Like great athletes, we succeed and fail every single day. These are not our goals in life. We can’t win life-like the board game. The one with the most money at the end doesn’t win. There is no win.

Which means there is no lose, either.

Occupy Success

Most fascinating about the Occupy Wall Street Movement wasn’t its politics or its convictions or how it was able to move the conversation about Wall Street and economic inequality so dramatically; it was its methodology.

Occupy argued that change made the wrong way is no change at all. Change must be embodied the whole way or it will never succeed. In other words, it isn’t that “the ends justify the means,” it is that the ends are not achieved without the means to match them.

For the group, implementing the change on the front end: in how they gathered: was necessary. They wanted to push for greater transparency and democracy, so they chose to embody their goal in the here and now.

So they needed to embody an entirely democratic way of gathering and all decisions were made by consensus. There were no representatives to decide for the whole, but only to gather and speak to or for the group.

They lived communally and embodied the First Amendment by both claiming personal liberty and also the liberty of the group and the gathered whole.

Opportunities to work within the system were encouraged, but not passed off as the ultimate goal. Much like the Civil Rights Movement, for instance, which was founded to push for true and lasting equality in society and under the law. It was not a movement built to pass the Voting Rights Act.

Critics of Occupy Wall Street not only misunderstand the movement’s goals but underestimate the power of embodying change as necessary for creating actual change.

All violent revolutions lead to violent oppression. Because violence begets violence.

Nonviolent resistance also leads to violent oppression. But nonviolent resistance exposes the fact that those in control love to brutalize people and resort to violent tactics regardless of the threat. Nonviolent resistance leads to lasting peace because it changes the script. It embodies a different way. And after the revolution, people support the movement because it built trust precisely because it was already different.

Embodying your goal is your proof. It isn’t found in success or failure because both are temporary.

That we don’t have an Occupy political party or a self-described occupy wing of the Democratic Party isn’t a signal of failure for the movement. It is a sign of how strong the resistance to behaving differently really is: for both democratic and nonviolent behavior.

Jesus as Movement Leader

Occupy was not a Christian movement, but it better embodied the practices and teachings of Jesus than any movement of the last decade. Jesus was leading a movement embodying political change.

  • He preached nonviolent resistance in the Sermon on the Mount – turning the other cheek, offering the cloak, and walking the extra mile were examples of nonviolent resistance to authorities.
  • He exposed the hypocrisy of the Jewish leadership in the Temple as a Jew to other Jews.
  • He gave his disciples their apostolic work of teaching and healing long before he left the scene – embodying Jesus while Jesus was still in the flesh.
  • His ultimate commandment was for his followers to love GOD and love each other as themselves.  With supplementary teaching that they should even love the unlovable.

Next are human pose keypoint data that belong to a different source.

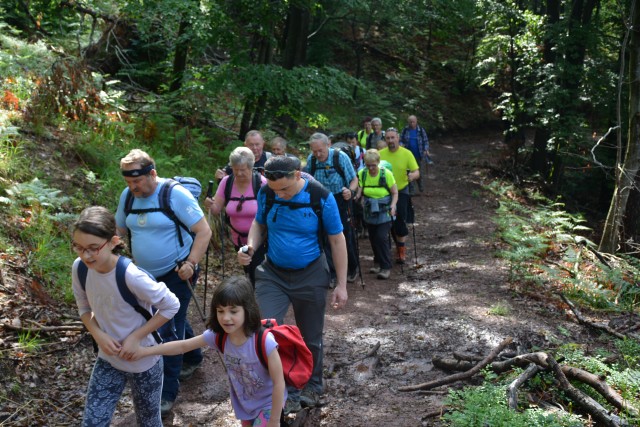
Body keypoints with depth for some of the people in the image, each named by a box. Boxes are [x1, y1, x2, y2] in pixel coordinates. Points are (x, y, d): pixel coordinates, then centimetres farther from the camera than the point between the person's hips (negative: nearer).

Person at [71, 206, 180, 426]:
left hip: (143, 363, -4)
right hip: (107, 360, 4)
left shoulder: (131, 276, -32)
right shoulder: (79, 268, -15)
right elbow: (84, 308, 3)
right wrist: (98, 334, -15)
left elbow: (171, 306, -20)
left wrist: (136, 336, -20)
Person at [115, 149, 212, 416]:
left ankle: (167, 392, 7)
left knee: (168, 330, -6)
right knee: (175, 320, 21)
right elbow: (120, 231, 14)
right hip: (147, 275, 6)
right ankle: (193, 357, 46)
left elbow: (204, 231, -17)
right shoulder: (127, 196, 0)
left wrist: (190, 264, -23)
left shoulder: (175, 194, -18)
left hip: (176, 274, -6)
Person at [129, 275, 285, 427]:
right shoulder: (217, 336, -18)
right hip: (244, 402, 5)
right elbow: (183, 346, -4)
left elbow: (279, 383, -26)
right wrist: (145, 351, -6)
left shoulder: (264, 342, -35)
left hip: (268, 403, -5)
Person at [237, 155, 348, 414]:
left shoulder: (321, 198, -18)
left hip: (310, 276, -2)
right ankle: (284, 393, 6)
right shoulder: (266, 194, -11)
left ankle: (313, 386, 39)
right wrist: (251, 247, -14)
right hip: (272, 274, 2)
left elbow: (337, 240, -9)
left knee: (311, 337, 13)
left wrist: (341, 285, -8)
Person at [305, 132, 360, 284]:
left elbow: (354, 179, -9)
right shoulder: (311, 160, -8)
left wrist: (350, 191, -28)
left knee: (346, 237, 8)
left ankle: (352, 269, 31)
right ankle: (330, 273, 16)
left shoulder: (341, 157, -16)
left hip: (340, 200, -2)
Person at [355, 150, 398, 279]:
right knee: (373, 238, 11)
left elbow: (395, 193, -6)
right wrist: (355, 197, -23)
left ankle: (386, 267, -2)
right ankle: (378, 262, 32)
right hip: (369, 213, 4)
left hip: (384, 213, -4)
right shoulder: (362, 174, -4)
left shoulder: (386, 174, -13)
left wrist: (393, 206, -22)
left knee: (381, 237, -13)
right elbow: (359, 192, -1)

Jesus initiated a nonviolent revolution against the powers that be – not by funding an existing political party or having them run in local elections – but through embodying a completely new way of being.

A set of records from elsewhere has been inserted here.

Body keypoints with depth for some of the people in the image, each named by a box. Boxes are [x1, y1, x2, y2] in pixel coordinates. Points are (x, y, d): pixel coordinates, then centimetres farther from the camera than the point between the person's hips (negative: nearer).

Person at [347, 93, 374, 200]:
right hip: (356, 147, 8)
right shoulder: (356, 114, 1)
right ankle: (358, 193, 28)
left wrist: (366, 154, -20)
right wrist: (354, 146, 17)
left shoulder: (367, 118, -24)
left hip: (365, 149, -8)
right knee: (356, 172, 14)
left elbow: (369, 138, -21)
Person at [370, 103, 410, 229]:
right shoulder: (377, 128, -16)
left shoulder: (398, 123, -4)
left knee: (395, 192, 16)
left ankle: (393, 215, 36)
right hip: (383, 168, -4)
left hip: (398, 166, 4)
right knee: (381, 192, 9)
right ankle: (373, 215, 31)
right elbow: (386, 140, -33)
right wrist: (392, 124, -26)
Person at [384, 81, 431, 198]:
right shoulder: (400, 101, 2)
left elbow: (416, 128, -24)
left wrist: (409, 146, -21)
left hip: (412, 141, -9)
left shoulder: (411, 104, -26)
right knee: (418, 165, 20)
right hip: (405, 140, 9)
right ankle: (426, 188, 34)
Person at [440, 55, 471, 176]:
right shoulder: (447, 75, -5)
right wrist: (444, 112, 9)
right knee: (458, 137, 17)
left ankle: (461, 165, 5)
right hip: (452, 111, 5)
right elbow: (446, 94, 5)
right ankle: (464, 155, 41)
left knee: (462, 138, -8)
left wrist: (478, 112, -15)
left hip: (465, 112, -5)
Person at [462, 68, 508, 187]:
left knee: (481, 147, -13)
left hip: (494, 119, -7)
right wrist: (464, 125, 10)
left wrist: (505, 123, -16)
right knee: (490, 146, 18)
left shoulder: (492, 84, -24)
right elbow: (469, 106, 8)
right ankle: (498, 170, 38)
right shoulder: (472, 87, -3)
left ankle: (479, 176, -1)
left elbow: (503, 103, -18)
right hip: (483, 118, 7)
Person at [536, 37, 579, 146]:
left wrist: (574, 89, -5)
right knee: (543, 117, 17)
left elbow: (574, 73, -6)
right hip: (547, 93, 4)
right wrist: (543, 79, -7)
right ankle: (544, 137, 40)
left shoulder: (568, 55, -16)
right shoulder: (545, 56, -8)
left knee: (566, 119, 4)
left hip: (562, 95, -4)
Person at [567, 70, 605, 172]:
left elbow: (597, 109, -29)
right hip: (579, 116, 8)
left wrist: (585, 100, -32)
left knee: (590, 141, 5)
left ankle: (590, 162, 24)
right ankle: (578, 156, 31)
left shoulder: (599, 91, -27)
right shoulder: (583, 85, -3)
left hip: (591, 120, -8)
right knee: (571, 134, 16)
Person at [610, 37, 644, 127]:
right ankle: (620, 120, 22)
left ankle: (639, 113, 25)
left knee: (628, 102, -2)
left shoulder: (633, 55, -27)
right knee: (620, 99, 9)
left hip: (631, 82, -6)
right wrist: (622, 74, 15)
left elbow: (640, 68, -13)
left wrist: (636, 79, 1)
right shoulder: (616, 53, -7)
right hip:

Jesus didn’t run a campaign against the elites or the establishment – nor did he seem to suggest that there is anything wrong with an establishment.

What Jesus exposed was the corruption within the particular establishment, how tied it was to empire in Rome, and how the system abused and destroyed lives. Jesus’s response to that brutality was not to see the binary choice of voting vs. not voting or voting for the lesser of two evils vs. voting for a third-party candidate.

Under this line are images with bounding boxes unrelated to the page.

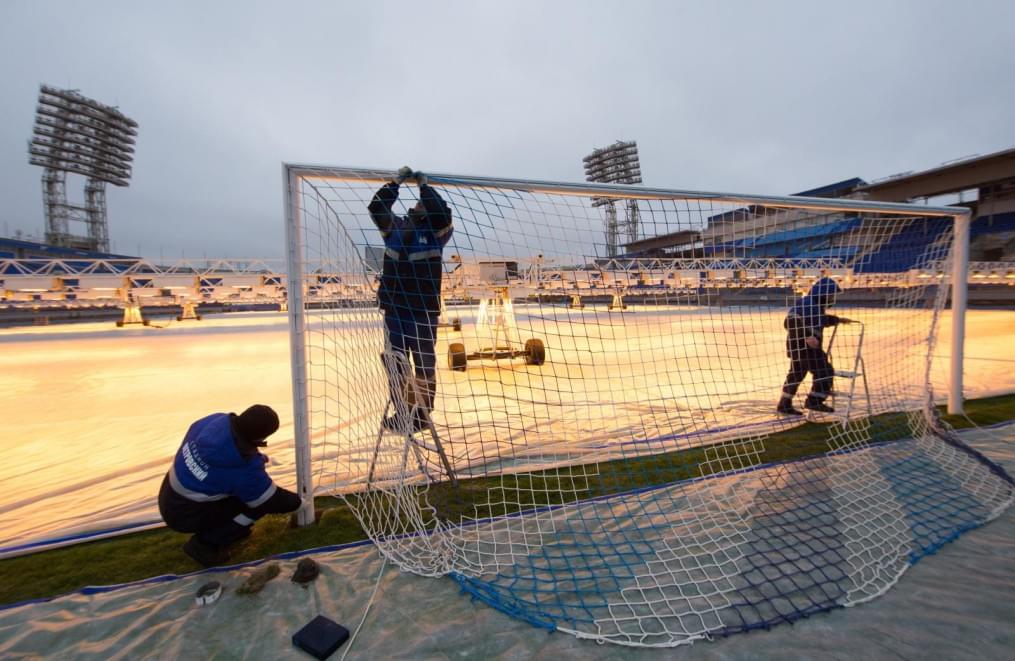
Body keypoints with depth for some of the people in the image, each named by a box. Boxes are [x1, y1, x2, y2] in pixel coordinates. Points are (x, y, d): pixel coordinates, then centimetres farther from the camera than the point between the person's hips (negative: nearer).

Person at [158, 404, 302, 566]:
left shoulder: (217, 420, -19)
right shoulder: (243, 469, -32)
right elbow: (273, 501, -16)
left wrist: (255, 457, 1)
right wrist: (297, 501, 3)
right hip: (184, 515, -7)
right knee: (260, 502, -11)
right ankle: (204, 543, 0)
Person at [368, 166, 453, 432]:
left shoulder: (436, 231, 0)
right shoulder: (395, 226, 11)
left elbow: (442, 213, -17)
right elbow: (376, 207, 5)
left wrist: (424, 185, -4)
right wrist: (397, 181, 4)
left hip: (423, 311, -4)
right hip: (393, 308, 4)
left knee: (424, 365, 4)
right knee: (395, 363, 11)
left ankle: (423, 413, 19)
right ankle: (400, 411, 25)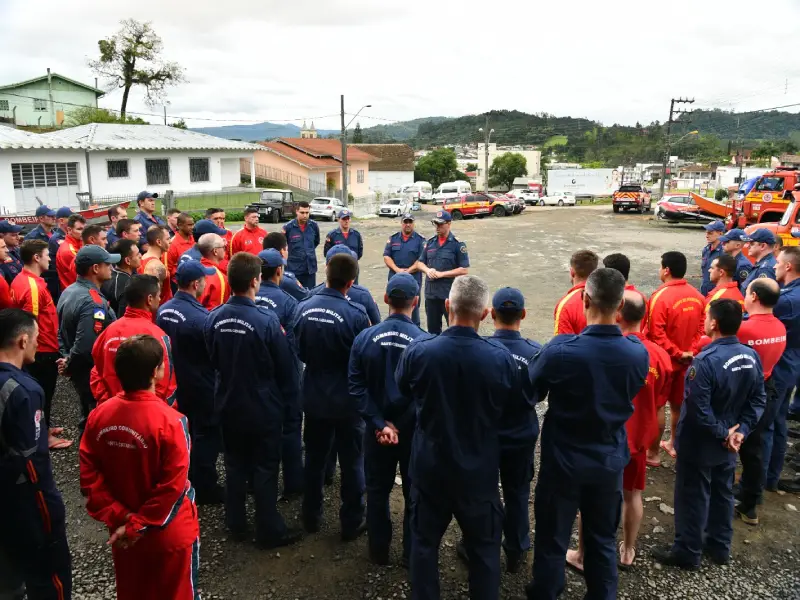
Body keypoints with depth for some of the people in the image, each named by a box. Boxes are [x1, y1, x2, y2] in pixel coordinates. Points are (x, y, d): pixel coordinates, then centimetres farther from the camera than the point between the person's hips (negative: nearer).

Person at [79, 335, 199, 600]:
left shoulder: (99, 416, -11)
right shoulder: (170, 422, -26)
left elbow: (90, 478, -7)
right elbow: (172, 488, -23)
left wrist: (118, 517, -6)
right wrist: (137, 525, -12)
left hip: (122, 530, 5)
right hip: (171, 534, -5)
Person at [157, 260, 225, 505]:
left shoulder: (163, 311, -4)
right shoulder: (201, 317, -28)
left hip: (176, 384, 8)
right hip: (202, 387, -8)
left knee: (185, 434, 23)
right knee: (206, 436, 8)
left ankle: (187, 480, 39)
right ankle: (205, 488, 20)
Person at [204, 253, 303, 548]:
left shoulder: (214, 318, -10)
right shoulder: (266, 320, -25)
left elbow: (213, 359, 5)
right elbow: (286, 366, -15)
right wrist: (289, 397, 2)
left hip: (229, 404, 5)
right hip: (263, 407, -5)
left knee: (235, 465, 20)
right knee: (265, 469, 9)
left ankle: (236, 524, 35)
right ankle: (269, 531, 22)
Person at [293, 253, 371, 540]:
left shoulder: (303, 308, -9)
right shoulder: (356, 313, -23)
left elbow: (299, 352, 3)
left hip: (314, 397, 4)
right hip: (347, 400, -4)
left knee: (314, 458, 21)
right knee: (352, 463, 13)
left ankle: (311, 516, 36)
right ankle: (352, 523, 26)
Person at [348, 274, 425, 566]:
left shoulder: (365, 338, -11)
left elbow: (357, 387, -11)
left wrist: (380, 424, -11)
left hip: (377, 429, 2)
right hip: (415, 431, -2)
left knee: (377, 491, 20)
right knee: (414, 493, 16)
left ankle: (378, 551, 35)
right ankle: (412, 554, 30)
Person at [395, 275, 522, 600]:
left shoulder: (418, 350, -20)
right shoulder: (501, 357, -22)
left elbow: (403, 389, 1)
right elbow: (514, 407, -4)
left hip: (429, 464, 1)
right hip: (479, 468, 0)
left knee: (424, 541, 21)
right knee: (484, 547, 20)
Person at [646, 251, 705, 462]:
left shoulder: (660, 296, -20)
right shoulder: (697, 296, 0)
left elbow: (655, 334, -22)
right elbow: (701, 328, 3)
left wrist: (676, 353, -13)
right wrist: (690, 351, -1)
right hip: (686, 361, 6)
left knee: (657, 406, 6)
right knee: (679, 403, 20)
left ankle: (653, 453, 15)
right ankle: (674, 444, 35)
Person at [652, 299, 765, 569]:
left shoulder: (706, 361, -28)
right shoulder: (752, 357, -3)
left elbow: (698, 411, -28)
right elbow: (758, 400, 2)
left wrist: (722, 434, -14)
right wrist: (741, 430, -3)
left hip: (699, 445, -7)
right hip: (728, 444, 7)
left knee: (692, 498, 7)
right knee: (722, 493, 22)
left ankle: (687, 552, 21)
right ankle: (719, 546, 38)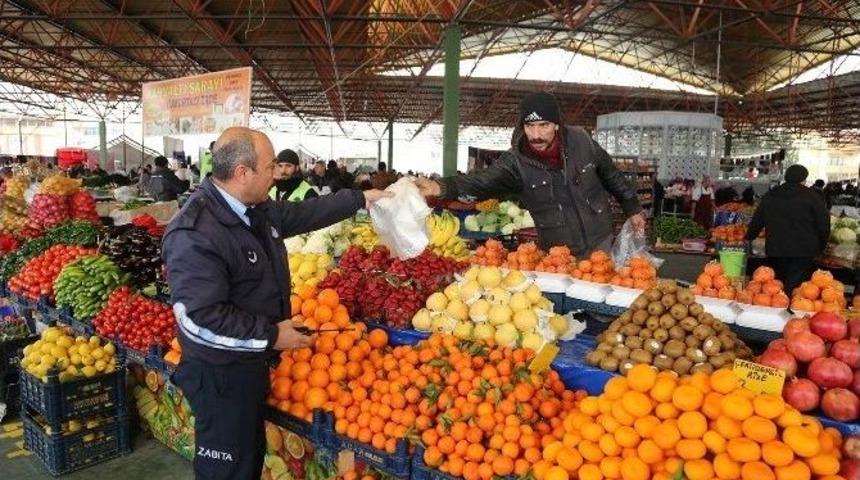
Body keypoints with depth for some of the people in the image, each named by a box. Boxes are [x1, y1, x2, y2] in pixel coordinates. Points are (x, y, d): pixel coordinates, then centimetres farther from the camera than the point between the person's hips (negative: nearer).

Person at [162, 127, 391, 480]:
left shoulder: (257, 210, 1)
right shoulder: (194, 235, -28)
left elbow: (304, 213, 18)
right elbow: (201, 317, -30)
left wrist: (360, 199, 21)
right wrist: (270, 336, -24)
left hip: (251, 362, 9)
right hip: (220, 374, -9)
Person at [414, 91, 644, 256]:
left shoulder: (581, 141, -9)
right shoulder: (516, 162, -16)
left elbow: (611, 175, 7)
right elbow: (482, 181, -32)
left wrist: (632, 208, 13)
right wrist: (441, 187, -49)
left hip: (601, 243, 2)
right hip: (557, 254, -1)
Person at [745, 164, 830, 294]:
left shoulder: (769, 196, 12)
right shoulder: (810, 196, -1)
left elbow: (756, 221, 19)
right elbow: (823, 222, 0)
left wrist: (749, 237, 33)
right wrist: (820, 247, 12)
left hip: (775, 249, 4)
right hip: (803, 250, -4)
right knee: (795, 286, -5)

His response was to say that real change doesn’t come at the ballot box. It comes in our hearts. Not just our individual hearts, but all of our hearts.

Corruption and injustice will always be with us as long as we continue to embody a corrupt system and engender a corrupt system in one another.

And bits of that corruption will always be there. So there is no end. We cannot declare victory, call it a success and go home. Ever.

But we don’t quit, either.

We resist. Together

We embody. Together.

We unify. Together.

We change our hearts. Then we change the world.